'What beasts we are!' he thought, as he left Damn's at the flush of dawn, after a supper there which he had given, and which had nearly degenerated into an orgie. 'Yet is it unfaithfulness to her? My soul is always hers and my love.'

Still his conscience smote him, and he felt ashamed as he thought of her proud frank eyes, of her noble trust in him, of her pure and lofty life led there under the show summits of her hills.

He worshipped her, with all his life he worshipped her; a moment's caprice, a mere fume and fever of senses surprised and astray, were not infidelity to her. So he told himself, with such sophisms as men most use when most they are at fault, as he walked home in the rose of the daybreak to her great palace, which like all else of hers was his.

As he ascended the grand staircase, with the escutcheon of the Szalras repeated on the gilded bronze of its balustrade, a chill and a depression stole upon him. He loved her with intensity and ardour and truth, yet he had been disloyal to her; he had forgotten her, he had been unworthy of her. What worth were all the women in the world beside her? What did they seem to him now, those Delilahs who had beguiled him? He loathed the memory of them; he wondered at himself. He went through the great house slowly towards his own rooms, pausing now and then, as though he had never seen them before, to glance at some portrait, some stand of arms, some banner commemorative of battle, some quiver, bow, and pussikan taken from the Turk.

On his table he found a telegram sent from Lienz:

'I am so glad you are amused and happy.

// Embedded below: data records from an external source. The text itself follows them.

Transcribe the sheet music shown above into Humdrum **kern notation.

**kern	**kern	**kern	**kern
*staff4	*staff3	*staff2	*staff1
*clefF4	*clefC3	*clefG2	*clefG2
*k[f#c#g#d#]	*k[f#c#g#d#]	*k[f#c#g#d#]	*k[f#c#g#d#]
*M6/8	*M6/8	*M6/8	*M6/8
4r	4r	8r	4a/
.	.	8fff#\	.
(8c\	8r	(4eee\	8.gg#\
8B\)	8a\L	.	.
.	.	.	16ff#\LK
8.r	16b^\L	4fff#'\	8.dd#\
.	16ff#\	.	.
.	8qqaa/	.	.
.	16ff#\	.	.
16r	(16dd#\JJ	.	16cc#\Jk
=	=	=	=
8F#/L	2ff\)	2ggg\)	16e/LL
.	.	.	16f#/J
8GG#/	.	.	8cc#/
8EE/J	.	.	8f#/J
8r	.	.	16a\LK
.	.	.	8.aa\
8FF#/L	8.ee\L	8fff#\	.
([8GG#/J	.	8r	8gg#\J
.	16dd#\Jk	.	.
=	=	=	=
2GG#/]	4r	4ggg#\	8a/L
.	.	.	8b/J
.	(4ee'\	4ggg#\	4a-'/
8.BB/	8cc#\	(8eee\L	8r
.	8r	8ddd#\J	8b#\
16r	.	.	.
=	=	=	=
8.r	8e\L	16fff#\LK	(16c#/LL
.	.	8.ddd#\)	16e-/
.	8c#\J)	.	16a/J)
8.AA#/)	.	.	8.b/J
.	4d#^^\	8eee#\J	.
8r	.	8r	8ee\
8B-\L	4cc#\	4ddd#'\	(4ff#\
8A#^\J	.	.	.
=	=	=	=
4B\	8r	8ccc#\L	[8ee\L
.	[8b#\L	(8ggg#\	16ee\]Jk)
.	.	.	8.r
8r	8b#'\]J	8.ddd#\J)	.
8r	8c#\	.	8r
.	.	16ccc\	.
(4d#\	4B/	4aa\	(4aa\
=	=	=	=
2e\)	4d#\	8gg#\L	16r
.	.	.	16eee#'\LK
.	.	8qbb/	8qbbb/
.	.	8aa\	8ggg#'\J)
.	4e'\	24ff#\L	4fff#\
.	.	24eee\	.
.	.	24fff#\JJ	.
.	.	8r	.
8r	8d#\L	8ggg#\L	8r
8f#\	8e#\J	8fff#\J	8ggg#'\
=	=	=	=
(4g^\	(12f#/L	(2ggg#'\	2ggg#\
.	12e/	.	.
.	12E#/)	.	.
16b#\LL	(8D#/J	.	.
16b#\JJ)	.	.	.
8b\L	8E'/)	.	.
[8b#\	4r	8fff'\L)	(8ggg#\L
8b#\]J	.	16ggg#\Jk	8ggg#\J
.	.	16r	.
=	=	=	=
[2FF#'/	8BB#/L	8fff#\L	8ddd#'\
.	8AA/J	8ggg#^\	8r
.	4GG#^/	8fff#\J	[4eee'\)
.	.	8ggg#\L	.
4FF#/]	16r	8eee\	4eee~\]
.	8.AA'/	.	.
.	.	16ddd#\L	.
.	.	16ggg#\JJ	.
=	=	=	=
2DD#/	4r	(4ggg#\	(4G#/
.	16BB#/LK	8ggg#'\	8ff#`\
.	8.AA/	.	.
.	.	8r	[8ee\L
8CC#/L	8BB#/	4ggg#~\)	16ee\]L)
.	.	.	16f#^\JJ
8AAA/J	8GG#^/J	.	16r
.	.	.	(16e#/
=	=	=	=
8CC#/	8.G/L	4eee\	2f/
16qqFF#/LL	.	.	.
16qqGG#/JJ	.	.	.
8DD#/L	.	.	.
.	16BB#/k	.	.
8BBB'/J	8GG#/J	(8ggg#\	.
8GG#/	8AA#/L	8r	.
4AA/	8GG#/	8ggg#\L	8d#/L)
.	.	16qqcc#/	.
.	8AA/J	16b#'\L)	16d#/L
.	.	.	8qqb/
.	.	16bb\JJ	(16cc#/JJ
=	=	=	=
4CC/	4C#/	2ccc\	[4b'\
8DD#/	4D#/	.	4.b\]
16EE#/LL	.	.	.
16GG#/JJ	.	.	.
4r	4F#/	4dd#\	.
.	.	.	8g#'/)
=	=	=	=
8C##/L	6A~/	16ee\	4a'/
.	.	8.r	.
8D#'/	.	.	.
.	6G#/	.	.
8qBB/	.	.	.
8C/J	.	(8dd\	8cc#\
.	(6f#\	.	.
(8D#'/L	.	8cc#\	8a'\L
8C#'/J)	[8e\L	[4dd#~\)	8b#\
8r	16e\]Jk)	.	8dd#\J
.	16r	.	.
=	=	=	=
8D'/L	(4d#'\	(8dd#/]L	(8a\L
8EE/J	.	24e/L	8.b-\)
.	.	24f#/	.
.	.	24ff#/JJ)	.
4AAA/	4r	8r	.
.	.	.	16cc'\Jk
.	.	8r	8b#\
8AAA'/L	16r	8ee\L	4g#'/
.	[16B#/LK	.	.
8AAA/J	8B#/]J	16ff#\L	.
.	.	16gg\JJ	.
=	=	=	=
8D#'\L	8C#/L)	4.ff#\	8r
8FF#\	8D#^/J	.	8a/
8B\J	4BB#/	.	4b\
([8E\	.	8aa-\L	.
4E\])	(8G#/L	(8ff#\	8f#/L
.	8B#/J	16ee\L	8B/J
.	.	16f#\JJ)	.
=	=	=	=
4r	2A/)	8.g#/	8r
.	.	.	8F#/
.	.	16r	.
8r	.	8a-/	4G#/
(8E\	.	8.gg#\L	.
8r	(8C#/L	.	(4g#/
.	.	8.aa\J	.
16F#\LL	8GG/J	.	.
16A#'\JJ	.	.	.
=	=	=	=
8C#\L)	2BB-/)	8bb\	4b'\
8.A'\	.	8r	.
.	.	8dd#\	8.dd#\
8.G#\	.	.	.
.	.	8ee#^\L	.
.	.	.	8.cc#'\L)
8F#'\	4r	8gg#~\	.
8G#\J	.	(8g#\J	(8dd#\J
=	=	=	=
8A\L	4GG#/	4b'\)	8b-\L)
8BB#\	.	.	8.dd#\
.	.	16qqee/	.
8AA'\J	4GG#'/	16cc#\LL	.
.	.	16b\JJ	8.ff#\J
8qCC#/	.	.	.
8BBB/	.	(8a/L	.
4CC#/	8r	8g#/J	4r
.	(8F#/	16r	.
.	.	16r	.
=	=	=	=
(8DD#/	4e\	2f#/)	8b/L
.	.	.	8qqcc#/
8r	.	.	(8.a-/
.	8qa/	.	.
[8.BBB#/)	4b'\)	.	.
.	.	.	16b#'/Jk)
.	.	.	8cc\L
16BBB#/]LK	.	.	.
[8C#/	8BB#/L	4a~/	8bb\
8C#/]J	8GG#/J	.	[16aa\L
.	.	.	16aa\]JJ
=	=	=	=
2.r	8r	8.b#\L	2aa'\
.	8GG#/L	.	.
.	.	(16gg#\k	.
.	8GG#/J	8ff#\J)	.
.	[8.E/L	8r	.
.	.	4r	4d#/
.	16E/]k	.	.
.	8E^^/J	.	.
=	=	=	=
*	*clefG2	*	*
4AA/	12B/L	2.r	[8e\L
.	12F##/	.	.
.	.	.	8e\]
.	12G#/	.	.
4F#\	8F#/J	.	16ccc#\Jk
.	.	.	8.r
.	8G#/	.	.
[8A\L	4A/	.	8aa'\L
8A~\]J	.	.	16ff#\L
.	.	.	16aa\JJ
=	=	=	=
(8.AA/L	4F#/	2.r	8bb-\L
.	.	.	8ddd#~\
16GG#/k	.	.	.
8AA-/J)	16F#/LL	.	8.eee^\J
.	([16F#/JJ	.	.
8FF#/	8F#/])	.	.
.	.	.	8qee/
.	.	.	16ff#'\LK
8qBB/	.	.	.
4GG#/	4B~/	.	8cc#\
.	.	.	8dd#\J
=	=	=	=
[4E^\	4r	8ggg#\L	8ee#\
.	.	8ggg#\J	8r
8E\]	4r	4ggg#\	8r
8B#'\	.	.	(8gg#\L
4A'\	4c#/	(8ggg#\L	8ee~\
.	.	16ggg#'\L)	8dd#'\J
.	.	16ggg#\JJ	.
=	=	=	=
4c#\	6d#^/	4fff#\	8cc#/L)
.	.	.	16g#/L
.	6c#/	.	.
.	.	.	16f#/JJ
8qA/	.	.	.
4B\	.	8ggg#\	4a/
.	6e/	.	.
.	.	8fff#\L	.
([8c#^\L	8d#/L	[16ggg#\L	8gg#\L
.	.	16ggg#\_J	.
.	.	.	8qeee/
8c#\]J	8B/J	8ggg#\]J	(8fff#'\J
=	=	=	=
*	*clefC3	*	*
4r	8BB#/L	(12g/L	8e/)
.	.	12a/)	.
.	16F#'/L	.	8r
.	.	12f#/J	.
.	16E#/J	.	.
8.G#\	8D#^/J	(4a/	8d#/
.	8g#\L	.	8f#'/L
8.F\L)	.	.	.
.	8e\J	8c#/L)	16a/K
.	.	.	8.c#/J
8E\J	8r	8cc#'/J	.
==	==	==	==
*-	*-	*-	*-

We are all well here.

(Signed) 'WANDA.'

No torrents of rebuke, no scenes of rage, no passion of reproaches could have carried reproach to him like those simple words of trustful affection.

'An angel of God should have descended to be worthy her!' he thought.

The next evening there was a ball at the Hof. It was later in the season than such things were usually, but the visit to the court of the sovereign of a neighbouring nation had detained their majesties and the nobility in Vienna. The ball was accompanied by all that pomp and magnificence which characterise such festivities, and Sabran, present at it, was the object of universal congratulation and much observation, as the ambassador-designate to Russia.